══ Brano proposto ══
Nell’ultima fase, quella che bisogna raggiungere è la conoscenza superiore. Poiché l’uomo non ha ancora ottenuto la facoltà di unirsi con la saggezza verginale, il suo impulso alla conoscenza superiore si manifesta come desiderio. Questo deve essere vinto. E la volontà di Sigfrido, la sua brama terrena di unirsi con Brunilde, porta allo scambio reciproco dei beni di ciascuno: Brunilde dona il cavallo, egli l’anello.

 

Prima che l’uomo possa unirsi con il sé superiore, l’anello, la costrizione esteriore, non ha ancora perso il suo potere. L’uomo sprofonda nella coscienza inferiore, è ottenebrato. Sigfrido dimentica Brunilde e si lega a Gudrun, la coscienza inferiore. Giunge al punto di voler conquistare Brunilde per un altro, per Gunther, l’indegno. Questo significa che nell’ultima fase, prima dell’avvento del cristianesimo, l’uomo ancora una volta si svia, si fa schiavo di potenze oscure. L’indebita unione di Brunilde con Gunther è la causa della rovina di Sigfrido. Egli troverà inevitabilmente la morte per opera di quelle potenze inferiori delle quali si è reso schiavo.

L’ultima fase è ormai prossima. Compaiono ancora una volta le tre Norne. È la fase che segna il venir meno della coscienza universale:

 

E alla fine il sapere eterno!
═══
Compito 1: Trascrivi senza modifiche la parte del brano su Sigfrido e Brunilde che comincia con le parole "Nell’ultima fase, quella" e termina dopo le parole "cavallo, egli l’anello.".
Compito 2: Scrivi il seguito del brano su Sigfrido e Brunilde, ripartendo dalla sua ultima frase.
══ Dati disponibili ══
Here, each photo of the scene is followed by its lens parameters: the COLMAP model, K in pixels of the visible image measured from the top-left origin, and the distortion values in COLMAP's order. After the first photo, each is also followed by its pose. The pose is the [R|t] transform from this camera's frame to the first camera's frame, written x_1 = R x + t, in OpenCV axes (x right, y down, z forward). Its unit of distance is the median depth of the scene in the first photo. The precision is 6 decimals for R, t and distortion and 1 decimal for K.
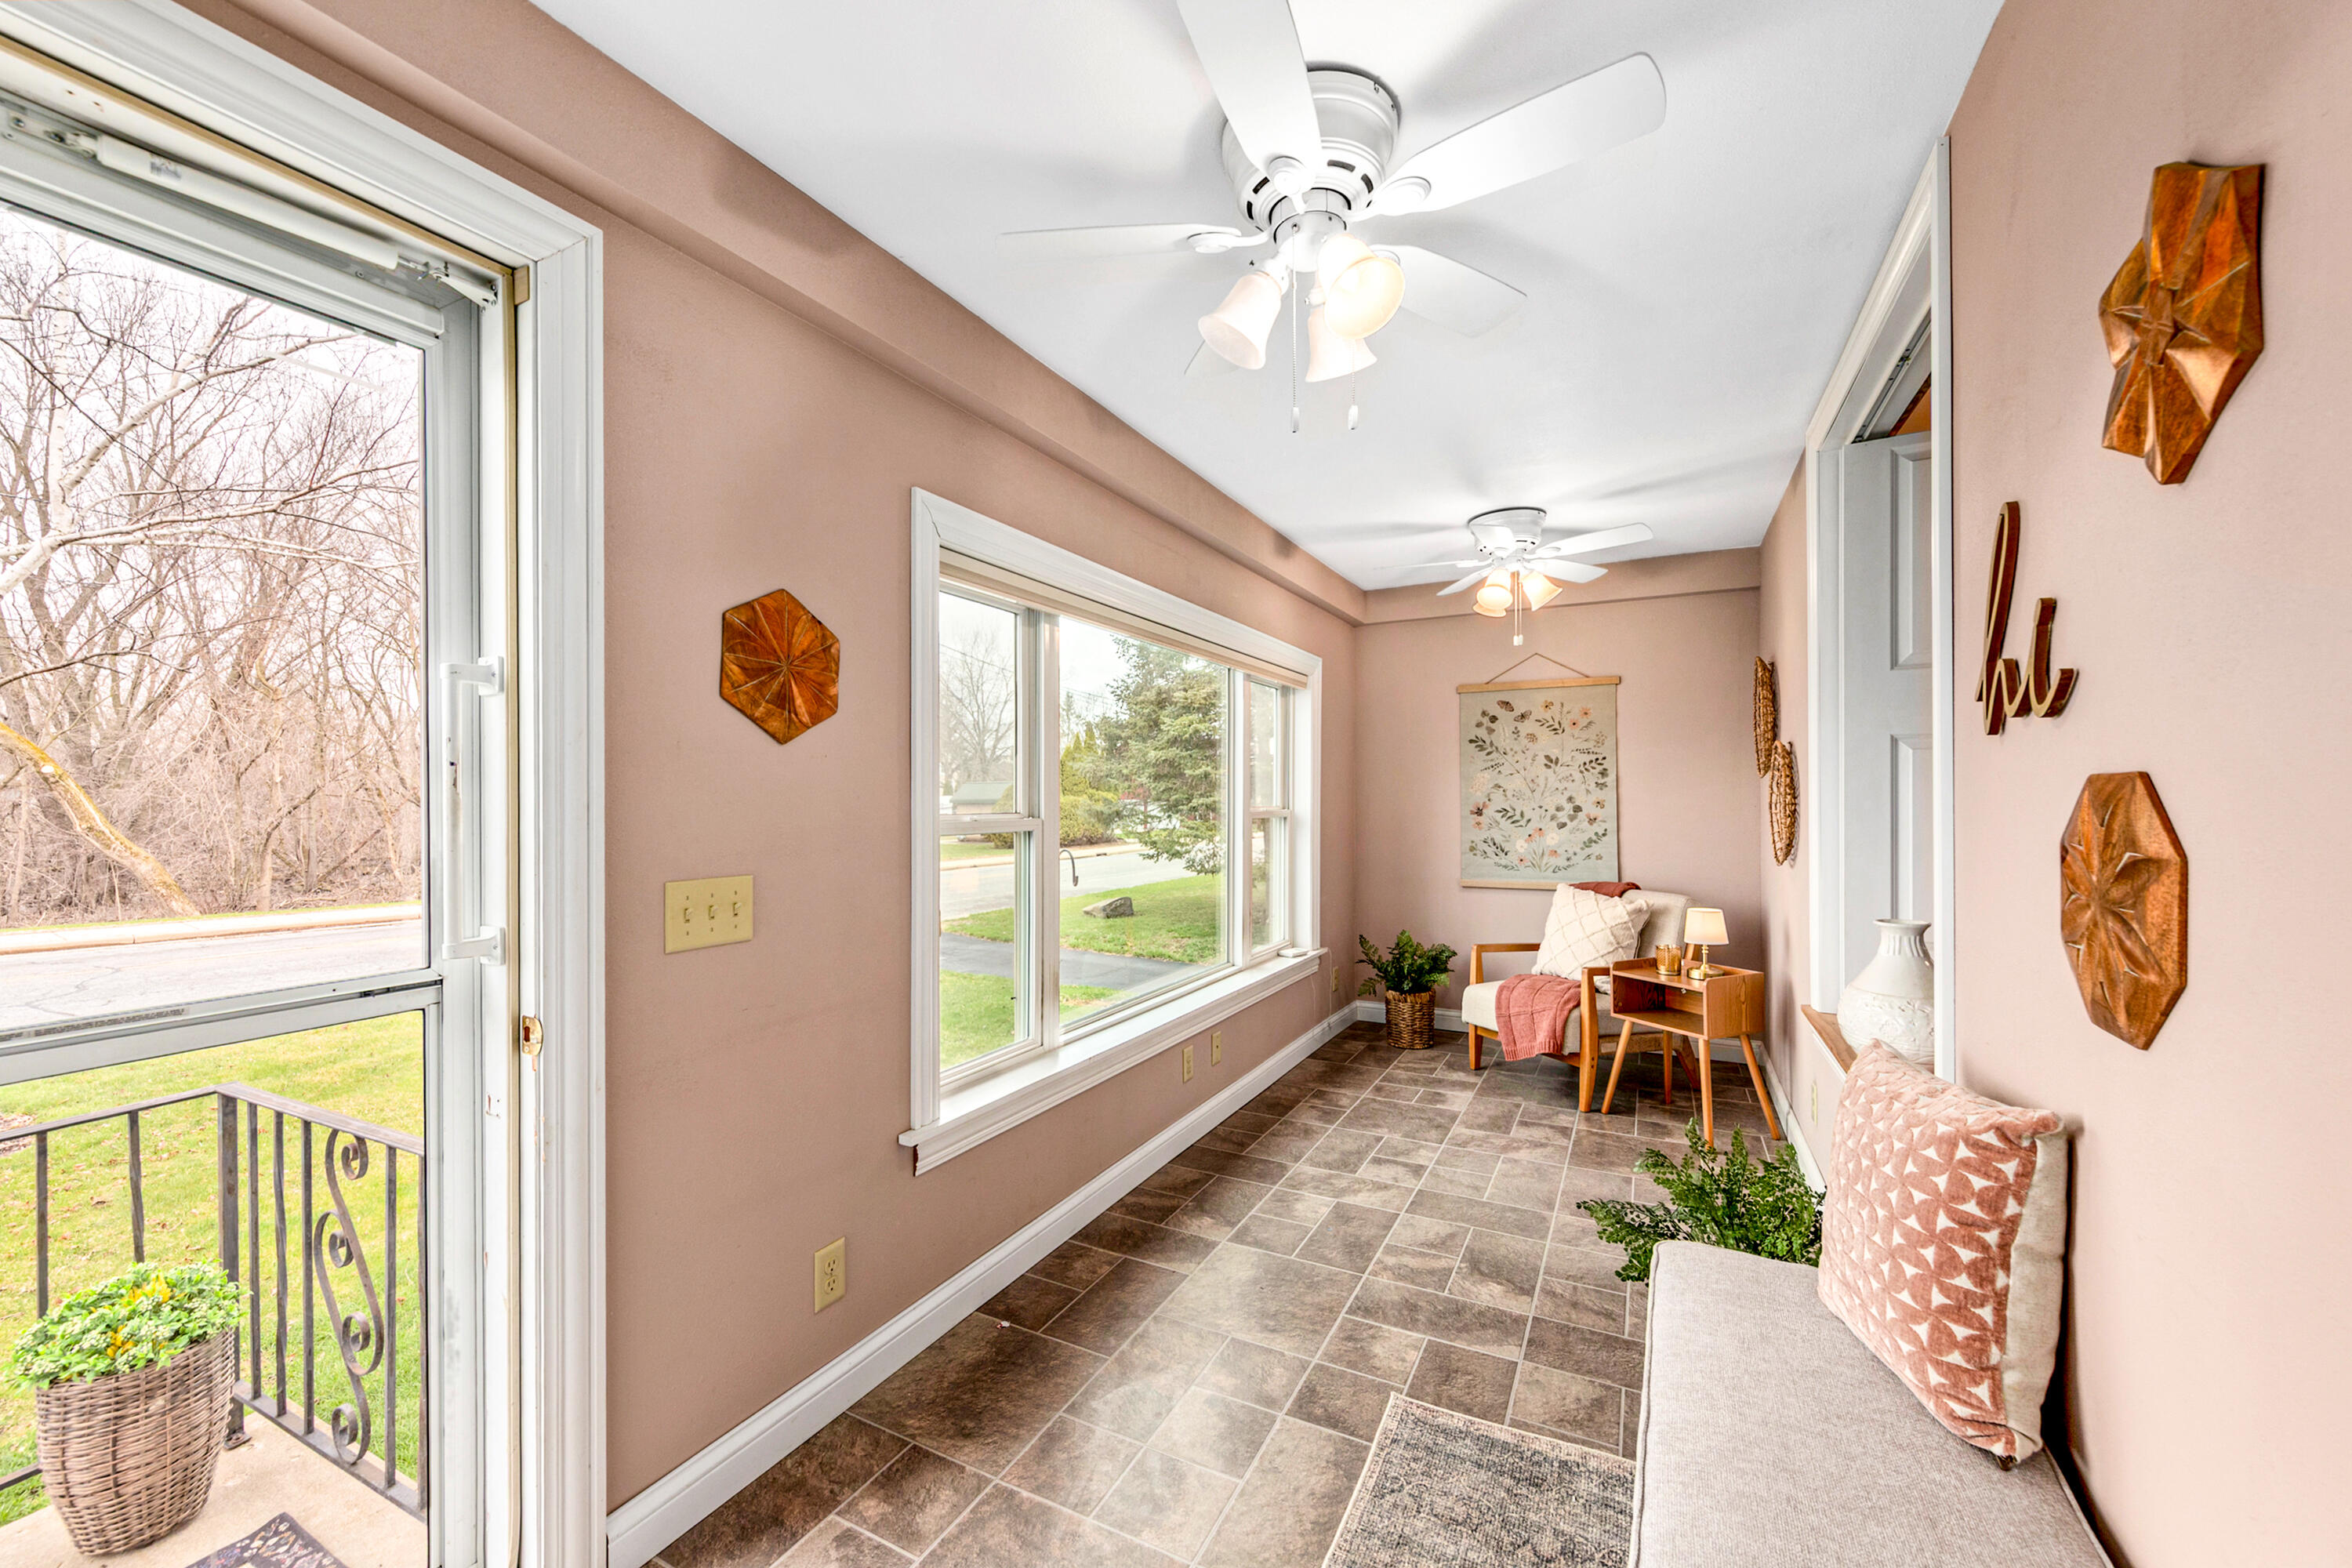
lens RADIAL K [[935.8, 0, 1171.4], [0, 935.8, 798.5], [0, 0, 1]] dist [0.006616, -0.000629]
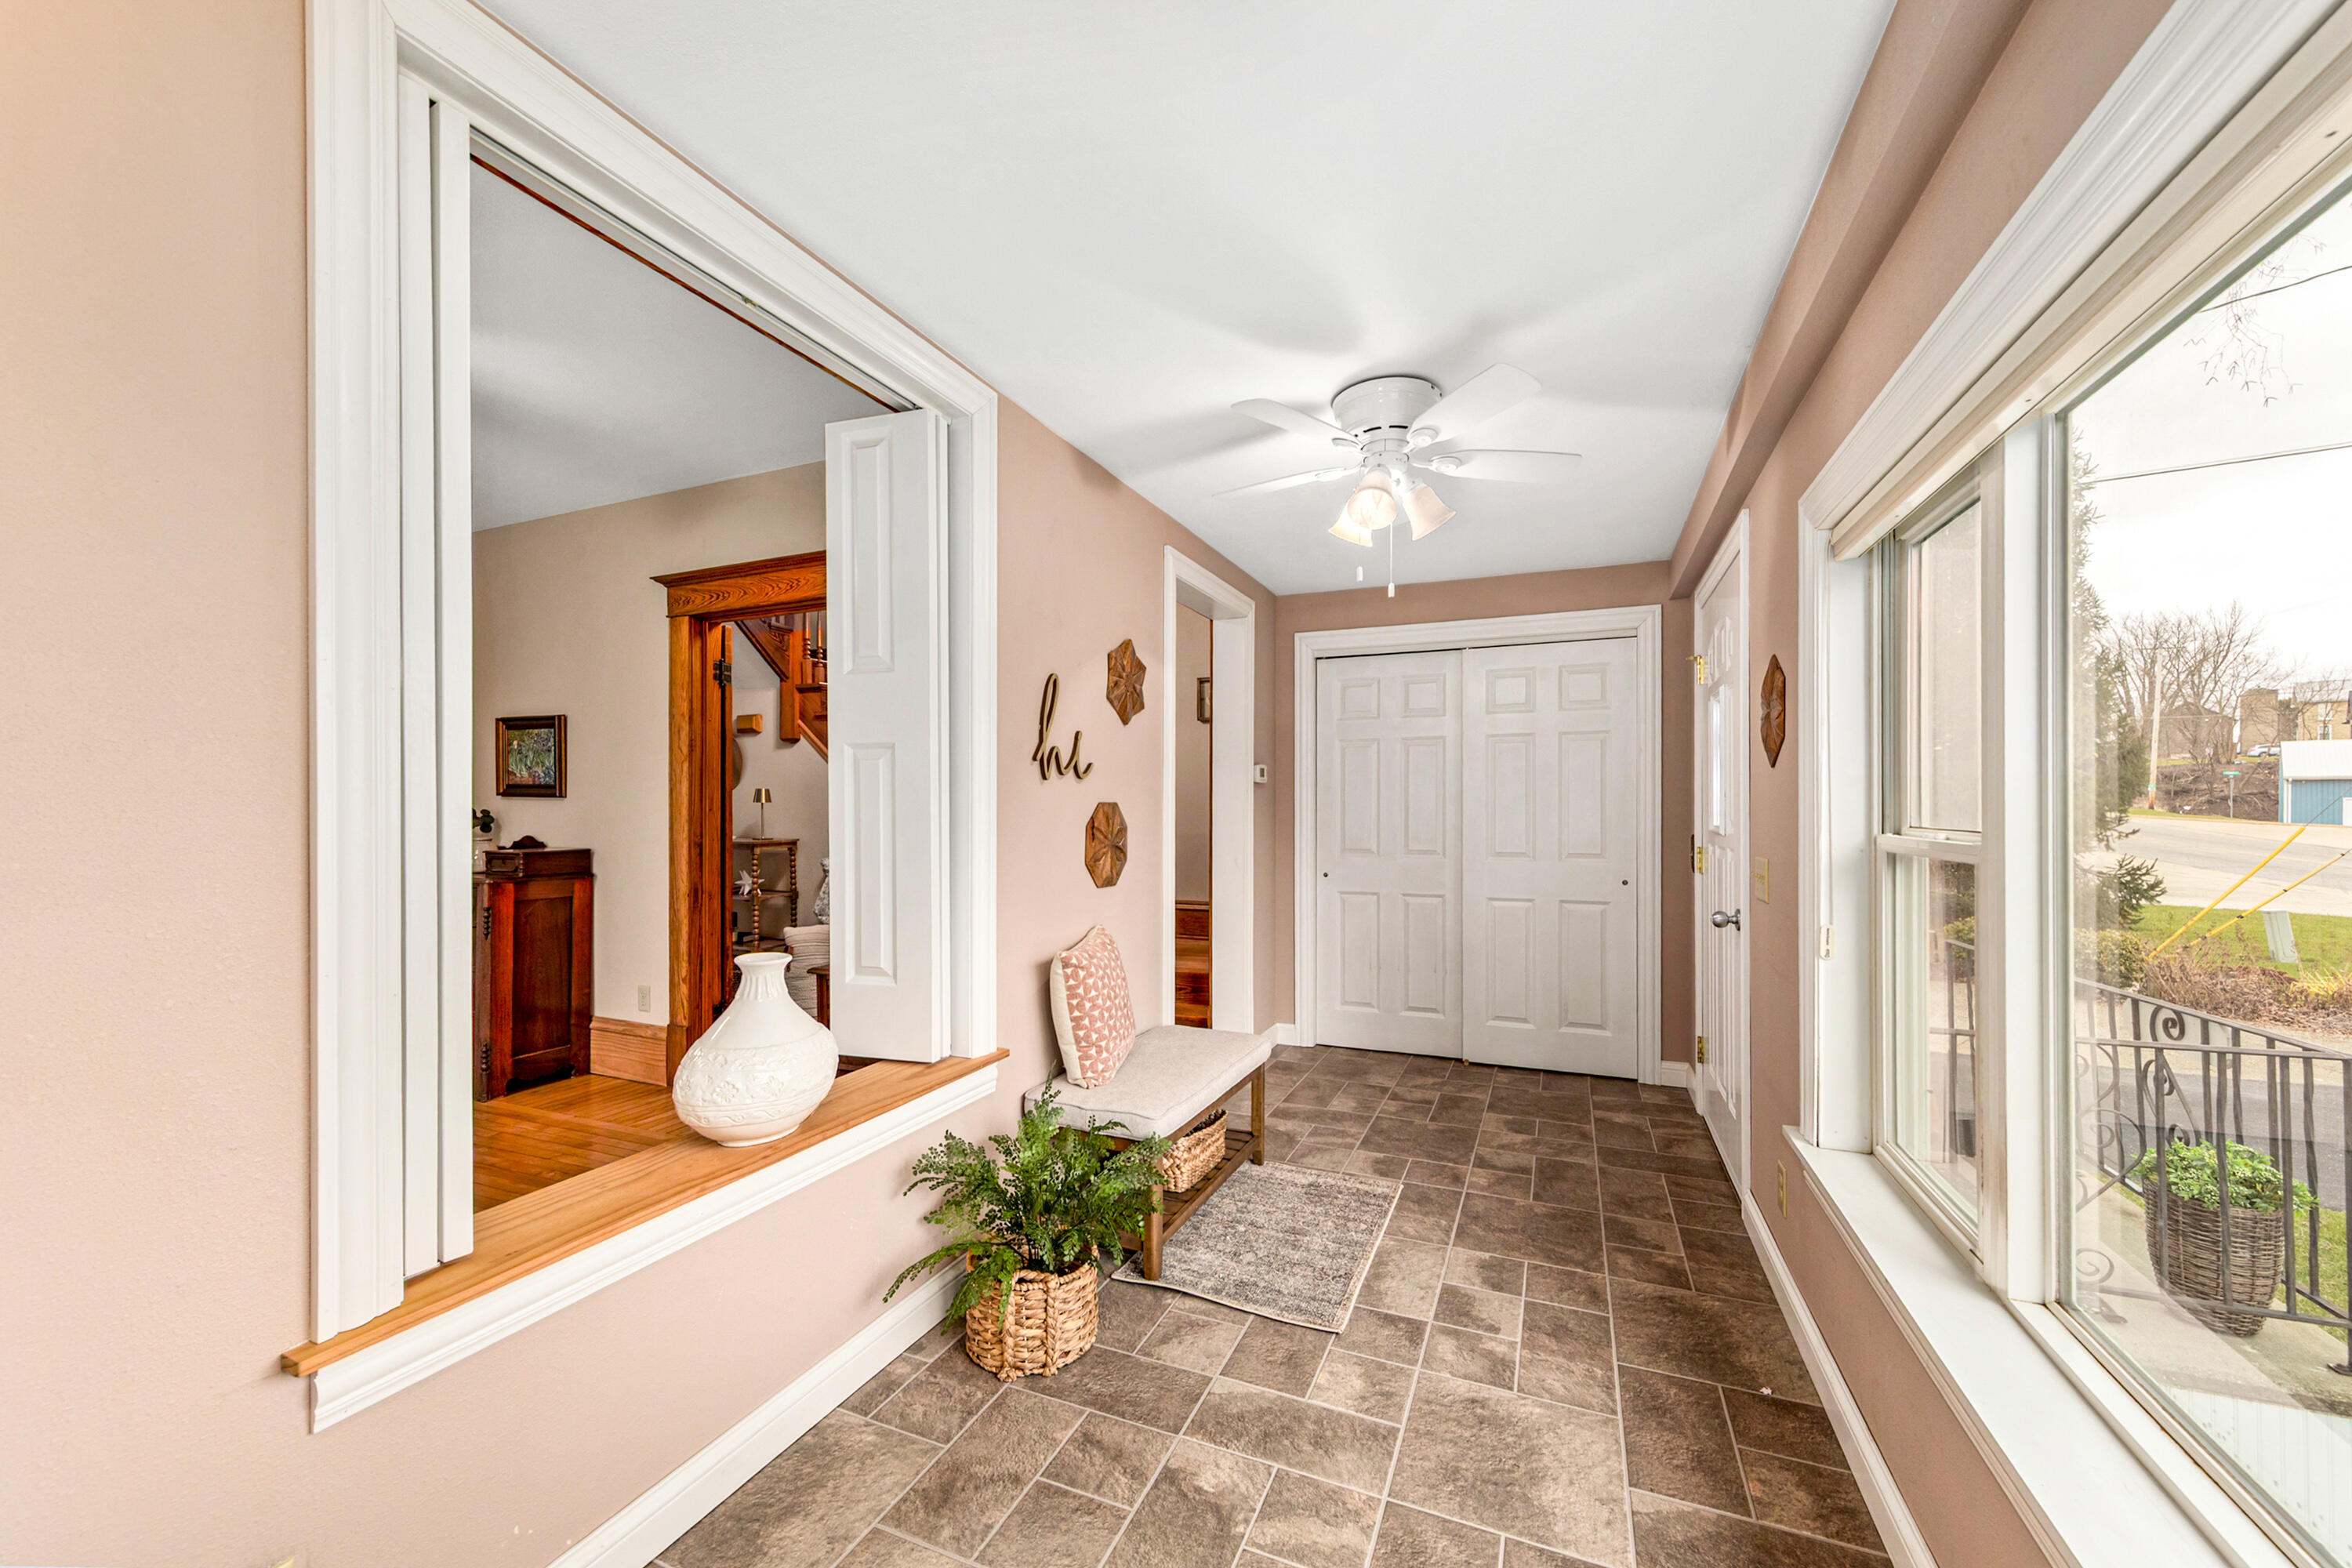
lens RADIAL K [[892.3, 0, 1177.5], [0, 892.3, 795.8], [0, 0, 1]] dist [0.002739, -0.000316]
pose [[-0.997609, 0.006064, -0.068846, 0.468341], [0.006927, 0.999900, -0.012305, -0.006795], [0.068764, -0.012753, -0.997551, 1.927635]]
═══
La tua risposta 1:
Nell’ultima fase, quella che bisogna raggiungere è la conoscenza superiore. Poiché l’uomo non ha ancora ottenuto la facoltà di unirsi con la saggezza verginale, il suo impulso alla conoscenza superiore si manifesta come desiderio. Questo deve essere vinto. E la volontà di Sigfrido, la sua brama terrena di unirsi con Brunilde, porta allo scambio reciproco dei beni di ciascuno: Brunilde dona il cavallo, egli l’anello.

La tua risposta 2:
Più nulla annunziano al mondo le sagge. – Giù!

Alla madre! Giù!

 

La saggezza superiore, che era stata data un tempo ai figli degli dèi, sparisce dalla Terra e fa ritorno all’eternità.

L’umanità è abbandonata a se stessa.

 

A uno sguardo approfondito, il Tristano e Isotta si presenta come il dramma musicale nel quale il problema della dualità dei sessi si ripropone a Wagner con sempre maggiore chiarezza. Maschile e femminile hanno un senso solo per il piano fisico. Tristano anela a superare la separazione, a trovare un’armonia, ad avere una coscienza che non sia più maschile o femminile. E questo l’anelito che fluttua e ondeggia nel dramma: non essere più l’io-Tristano, ma avere accolta in sé anche Isotta; non essere più l’io-Isotta, ma essere Isotta e Tristano. In entrambi, la coscienza di questa separazione è smarrita. È ciò che risuona nelle parole finali del dramma, è la liberazione dallo stato di separazione:

 

Nel flusso ondeggiante del mare di delizia,

nell’armonia risonante delle onde fragranti,

nello spirante universo del respiro del mondo

– annegare, inabissarmi – senza coscienza – suprema voluttà!

 

Ogni parola manifesta l’impronta di una conoscenza molto profonda. Questo ondeggiante mare di delizia è il mondo astrale, e il mondo che riecheggia di suoni fragranti è il devacian. Il respiro del mondo è il principio vitale, tutto vi si deve armonizzare. Nella coscienza più nessuna separazione; annegare, inabissarsi nell’indifferenziato, senza coscienza: ecco la voluttà, la gioia suprema. Per la natura terrena, in realtà, la gioia suprema è superare l’elemento sensibile in virtù di quello spirituale. La gioia, che tende all’annientamento della natura terrena, nobilita; è il superamento di ciò che essa stessa ha in sé. È questo il problema che Wagner ha cercato di risolvere nel Tristano e Isotta.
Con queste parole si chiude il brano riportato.